David Armstrong gained critical attention for his intimate and sharply focused portraits of men, friends and lovers. In the nineties, he began to photograph cityscapes and landscapes in soft focus to contrast with the resolution of his portraits: street lights, street corners and urban signage were elaborated into a soft blur.
With 615 Jefferson Avenue, Armstrong returns to the subject of his youth. The photographer’s first monograph in ten years, it gathers portraits of young boys taken in his turn-of-the-century row house in Bed Stuy, Brooklyn. Lowkey in their eroticism, these images always aim for a tangible, evident contact with their subjects; “It always has been this act of seduction,where you are trying to get the subjects to reveal themselves before the camera,” as Armstrong put it in a recent New York Times interview.

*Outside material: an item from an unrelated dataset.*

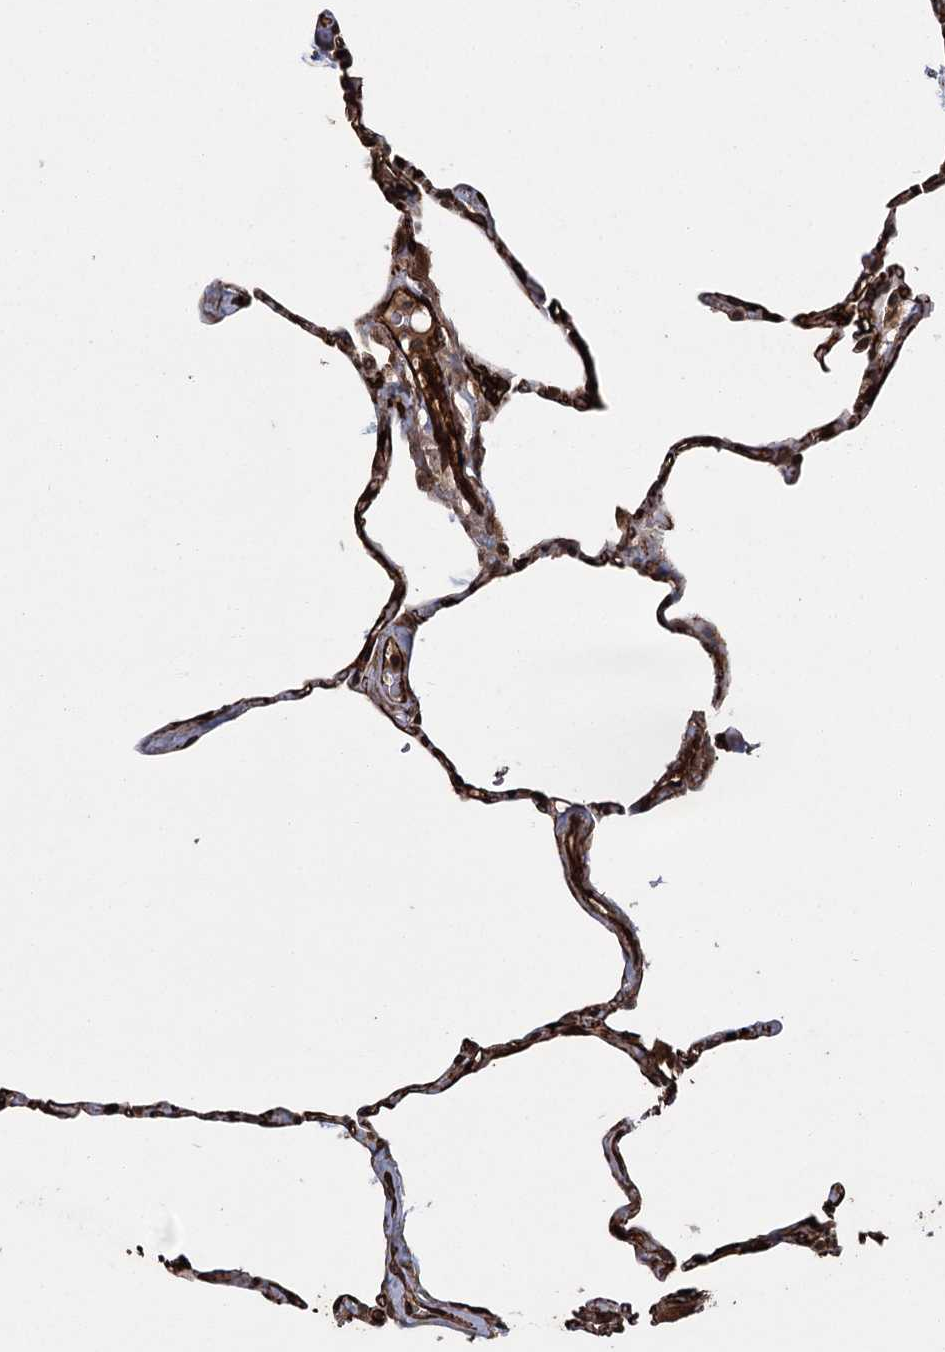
{"staining": {"intensity": "strong", "quantity": "25%-75%", "location": "cytoplasmic/membranous"}, "tissue": "lung", "cell_type": "Alveolar cells", "image_type": "normal", "snomed": [{"axis": "morphology", "description": "Normal tissue, NOS"}, {"axis": "topography", "description": "Lung"}], "caption": "Immunohistochemistry micrograph of unremarkable human lung stained for a protein (brown), which shows high levels of strong cytoplasmic/membranous staining in approximately 25%-75% of alveolar cells.", "gene": "RPAP3", "patient": {"sex": "male", "age": 65}}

The rooms in which Armstrong shoots are painted in rich, dense, mint greens and browns, matching the period of the house itself, so that an atmosphere of enveloping interior catches the outlines of these boys, posed upon the many couches that fill Armstrong’s home. Filled with the excitement of rediscovering familiar terrain anew, this volume collects 120 of Armstrong’s color and black-and-white portraits.

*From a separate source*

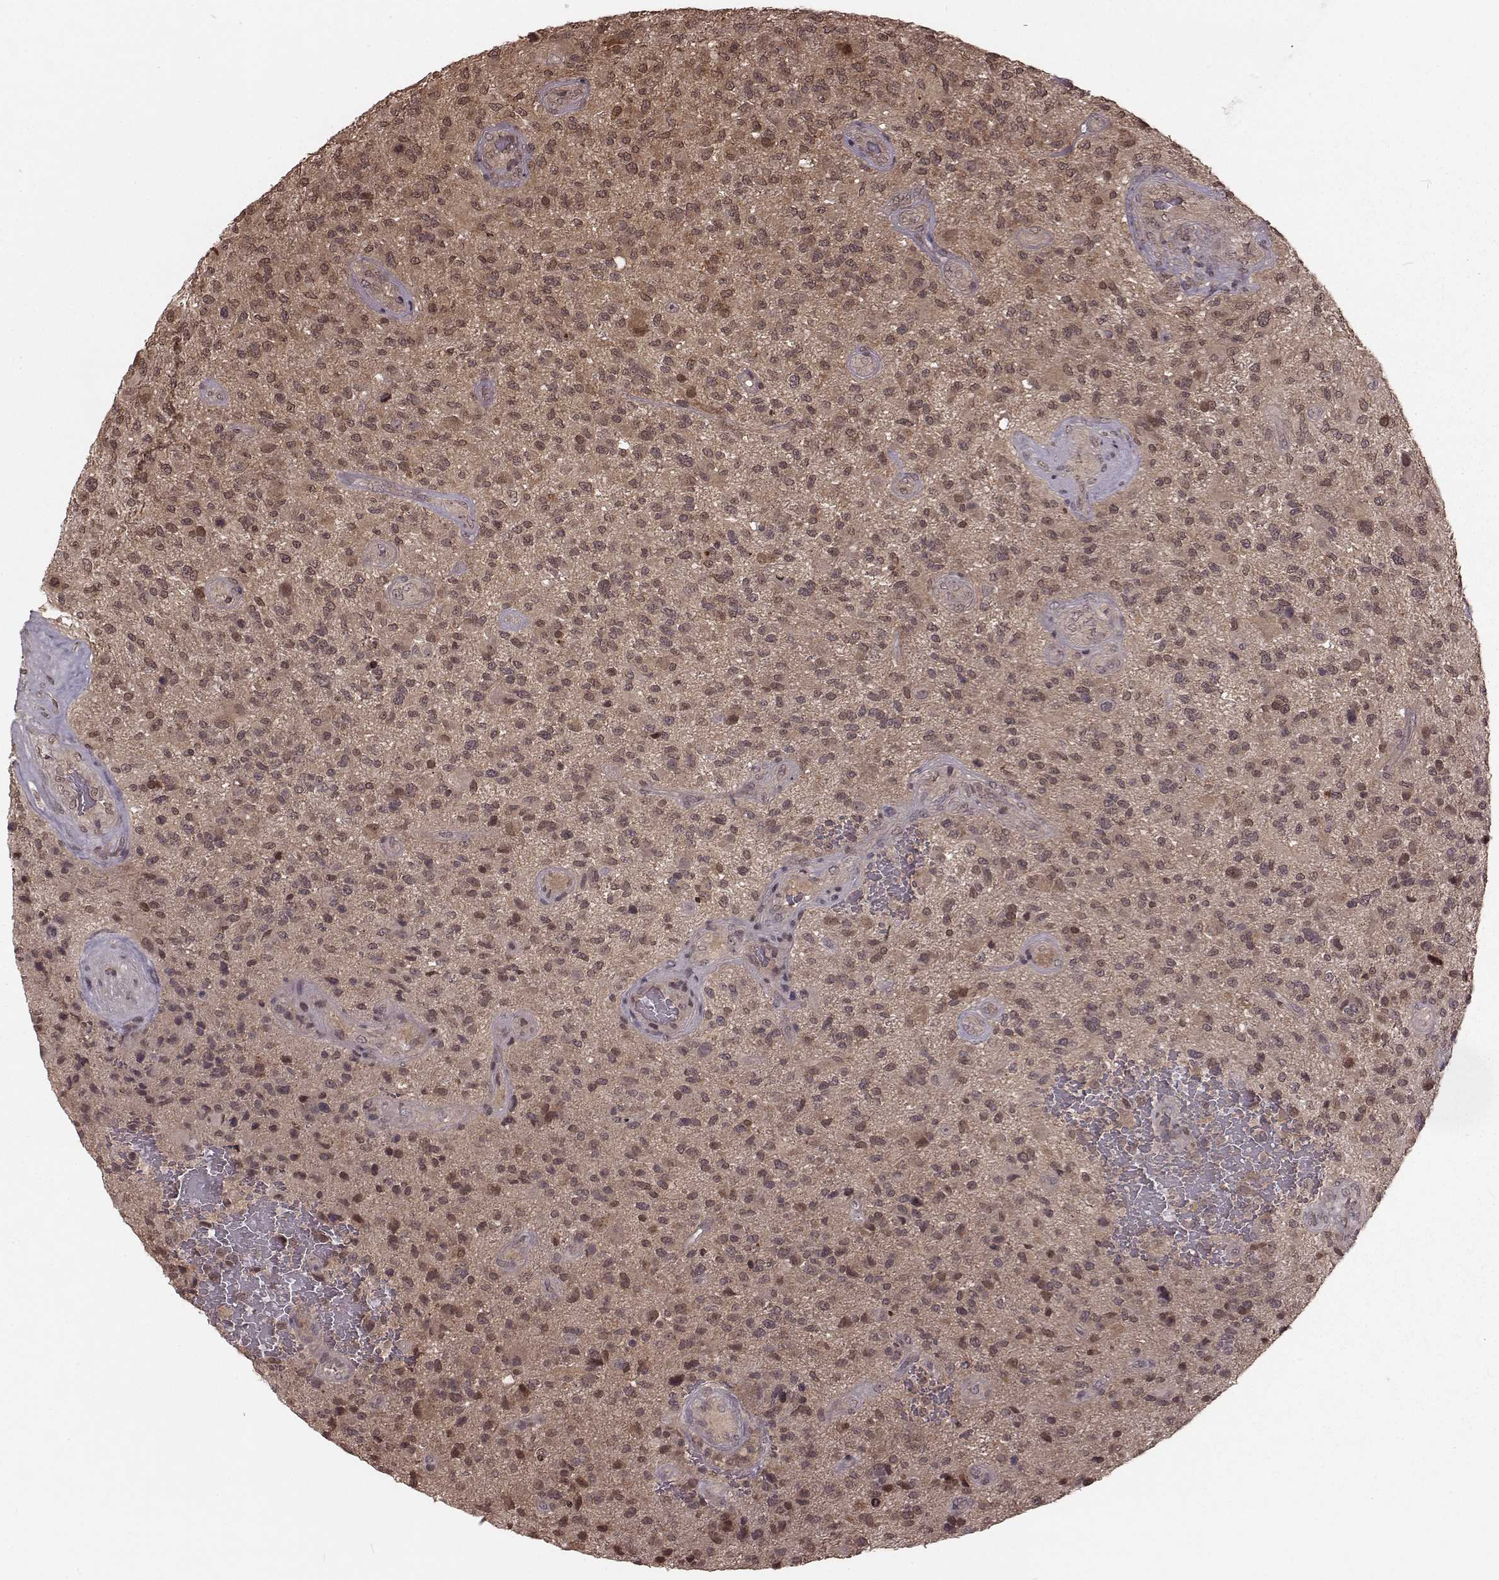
{"staining": {"intensity": "moderate", "quantity": ">75%", "location": "cytoplasmic/membranous"}, "tissue": "glioma", "cell_type": "Tumor cells", "image_type": "cancer", "snomed": [{"axis": "morphology", "description": "Glioma, malignant, High grade"}, {"axis": "topography", "description": "Brain"}], "caption": "IHC of glioma demonstrates medium levels of moderate cytoplasmic/membranous staining in about >75% of tumor cells. The staining was performed using DAB to visualize the protein expression in brown, while the nuclei were stained in blue with hematoxylin (Magnification: 20x).", "gene": "GSS", "patient": {"sex": "male", "age": 47}}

David Armstrong was born in Arlington, Massachusetts. He attended the Boston Museum School and Cooper Union, and he earned a B.F.A from Tufts University in 1988. His photographs have been included in numerous group exhibitions including the 1995 Whitney Biennial and Emotions and Relations at the Hamburger Kunsthalle.He has realized advertising campaigns for a variety of clients, including Zegna, Rene Lezard, Kenneth Cole, Burburry, Puma, and Barbara Bui. David Armstrong lives in New York.